Friday, 24 April 2009

SAX Parsing

After some time playing with minidom in Python, I finally looked at alternatives and discovered SAX. For my usual requirements (pulling data out of XML files into various internal data structures) this is so much of an improvement over minidom that I wish I'd come to it first, rather than deal with the mess that is minidom for reading XML. I'm still learning the ins and outs of SAX, but as a brief summary for those who know it even less than me I'll explain the basics.

SAX is an event-based XML parser. What this means is that it will read in XML and generate events based on what it has read in. Events would be something like the start of an element, the end of an element, etc. Your application then receives these events and can respond to them appropriately. This can entail a small amount of extra book-keeping in your application to know where you are in the XML tree (assuming that's important for your app), but it is so much easier to deal with than the multiple levels of looping through child nodes that is required to pull data out of an entire DOM tree.

My first problem with SAX (at least from what I know of it so far anyway) is that with a complicated XML file you can end up with an extremely large and non-cohesive handler for your file. To get around this I created a SAX content handler that maintains a 'processor stack' that allows you to split down your processing into more flexible, cohesive units. It isn't perfect (it has some ugliness when it comes to transferring data between processors currently, and adding a new processor is something that is hard-coded into each processor) but it makes for a nice system to me as I can split up my processing to any level I like, the processor stack acts as that extra book keeping I mentioned and it does so transparently. It allows for more flexibility in changing the structure and reuse of components.

All in all, I quite like SAX and I'll probably like it even more if I spend some time on my content processing to make it a more generic solution :)
####
What to work on:
• 1. In the post on SAX parsing, what kind of XML parser is SAX described as?
• 2. Print the part of the post on SAX parsing starting with "My first problem" and going on through "reuse of components.".

Data visualization images:
####
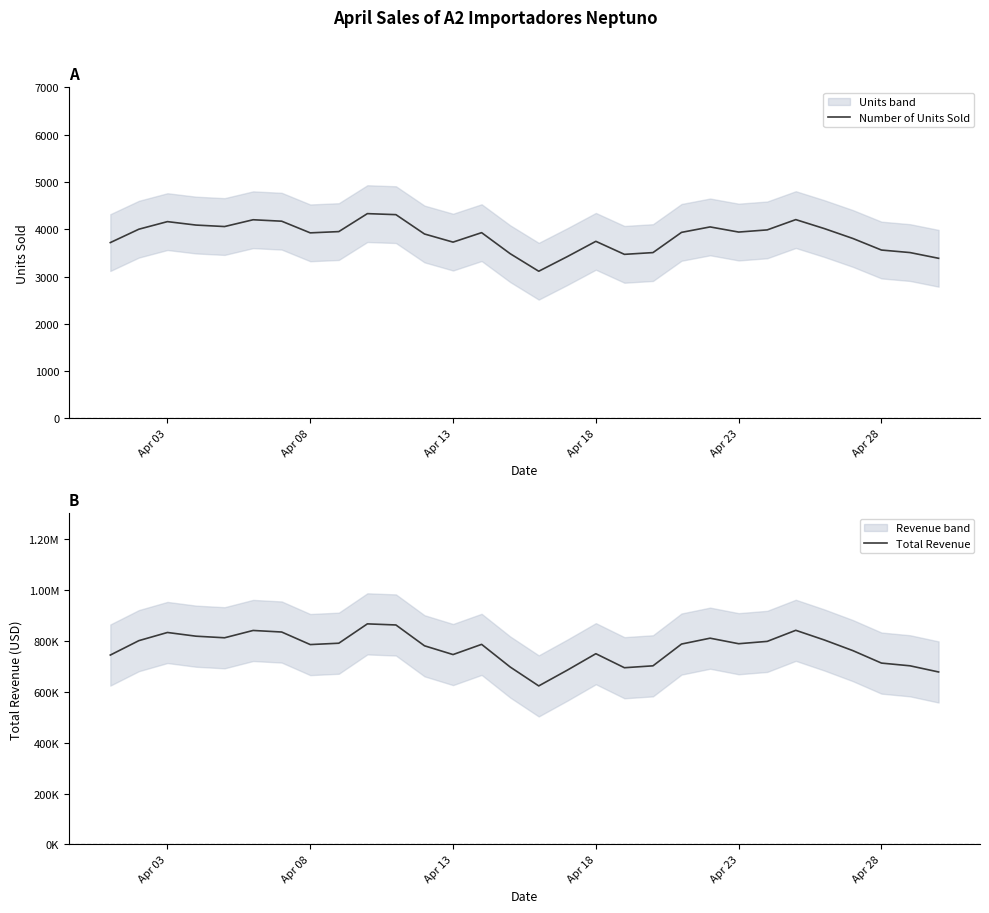

Which series has the largest range (max minus min)?

Total Revenue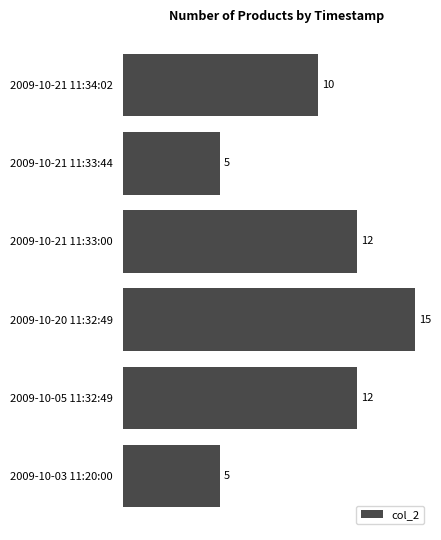

What is the sum of all values?

59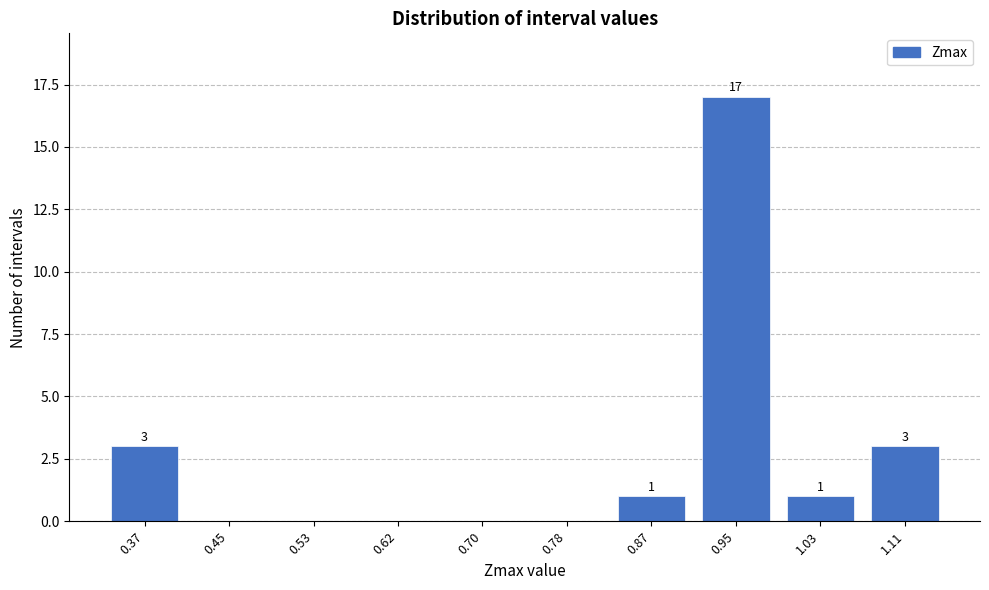

Reading left to right, extract all data points from this chart.

0.37=3	0.45=0	0.53=0	0.62=0	0.70=0	0.78=0	0.87=1	0.95=17	1.03=1	1.11=3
####
Solutions to each task:
• 1. An event-based XML parser.

• 2.
My first problem with SAX (at least from what I know of it so far anyway) is that with a complicated XML file you can end up with an extremely large and non-cohesive handler for your file. To get around this I created a SAX content handler that maintains a 'processor stack' that allows you to split down your processing into more flexible, cohesive units. It isn't perfect (it has some ugliness when it comes to transferring data between processors currently, and adding a new processor is something that is hard-coded into each processor) but it makes for a nice system to me as I can split up my processing to any level I like, the processor stack acts as that extra book keeping I mentioned and it does so transparently. It allows for more flexibility in changing the structure and reuse of components.